Aside from my interning, I have been able to explore. I went to the Garden of Five Senses, and took in all the exotic flowers and plants. I also found out gardens are a really great place for young couples to hide out and spend time alone together. There was also a random dance off with awesome music in a section of the garden; a bunch of adolescents were hanging out and having a good time.
I was able to go to Agra last weekend to visit the Taj Mahal. It felt unreal being at the Taj Mahal and making my way inside; the architecture, stones, calligraphy, and carvings were beautiful – it felt very persian and familiar. I went with a co-workers friend, along with an organized toured called the “panickers.” It was quite funny, because as soon as we thought we lost the group, the guide would say, panickers, panickers, come here. haha. So appropriate. We went to the Agra fort, Taj, and then a Hindu temple around 10pm. Right when we got off the bus to get to the Taj Mahal, it began to rain so hard, so we opted for umbrellas given by some young boys at the side of the road. Funny enough, later that evening, as soon as we arrived at the temple it started to pour again. I experienced walking through the wet ground completely barefoot, quite a trip.
Going back to Haridwar and Dehradun, all I could say is wow. Haridwar really is the hub for spirituality; there were Sufis, mystics, and pilgram types all around.

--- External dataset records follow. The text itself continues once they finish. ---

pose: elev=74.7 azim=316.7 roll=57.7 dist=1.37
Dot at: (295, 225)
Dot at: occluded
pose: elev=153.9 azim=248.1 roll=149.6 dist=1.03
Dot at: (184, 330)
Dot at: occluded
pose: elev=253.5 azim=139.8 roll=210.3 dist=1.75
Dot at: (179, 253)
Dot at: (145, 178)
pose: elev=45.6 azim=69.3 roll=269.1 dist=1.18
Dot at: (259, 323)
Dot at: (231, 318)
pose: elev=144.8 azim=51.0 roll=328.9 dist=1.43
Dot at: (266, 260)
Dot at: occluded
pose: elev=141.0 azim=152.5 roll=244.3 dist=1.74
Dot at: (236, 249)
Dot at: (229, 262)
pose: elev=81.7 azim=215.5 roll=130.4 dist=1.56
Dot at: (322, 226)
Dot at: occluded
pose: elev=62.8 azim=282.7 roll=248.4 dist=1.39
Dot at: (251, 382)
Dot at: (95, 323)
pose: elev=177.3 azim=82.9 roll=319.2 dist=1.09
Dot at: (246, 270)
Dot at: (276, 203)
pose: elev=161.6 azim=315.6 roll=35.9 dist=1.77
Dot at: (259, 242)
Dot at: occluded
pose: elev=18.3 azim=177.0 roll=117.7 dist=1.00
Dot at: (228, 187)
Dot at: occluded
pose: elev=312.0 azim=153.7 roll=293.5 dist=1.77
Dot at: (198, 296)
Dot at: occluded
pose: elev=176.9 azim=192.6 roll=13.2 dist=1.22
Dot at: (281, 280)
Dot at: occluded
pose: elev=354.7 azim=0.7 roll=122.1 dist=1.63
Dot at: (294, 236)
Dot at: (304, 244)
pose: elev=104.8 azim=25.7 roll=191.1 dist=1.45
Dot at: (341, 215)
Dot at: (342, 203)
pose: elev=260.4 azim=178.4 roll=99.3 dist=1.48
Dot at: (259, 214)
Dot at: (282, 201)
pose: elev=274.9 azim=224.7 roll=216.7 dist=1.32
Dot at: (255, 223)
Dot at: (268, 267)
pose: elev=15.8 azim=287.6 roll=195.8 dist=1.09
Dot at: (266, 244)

I was lucky enough to get to see and put my hands in the Ganges river (don’t worry, i’m still alive!), it was really something. In Dehradun, the Himalayas was on the backdrop, and it was so green and clean. The mountains were so quiet and peaceful and the families were generally happy and extremely friendly and hospitable.
Overall, I’m really getting used to it here. The cows, the dogs all around, the traffic, the quick power outages, the random rains, my new friends, and the every day uncertainty is keeping me on my toes.
Okay, here are some pictures —
The Garden of Five Senses – Prayer for Peace
Little puppies built a home under the wood
In front of the Taj Mahal
Random cow relaxing
The families baby lamb (yes, that’s a bug bite not a bindi)
Poster material bringing awareness of the voucher scheme
Lovely family in the hills of Dehradun
Beautiful grandmother – she wanted her picture taken
The Accredited Social Health Activist community health worker (ASHA), mother and I
Put my hands in the Ganges River!
Well, I’ll post again very soon! Miss you all!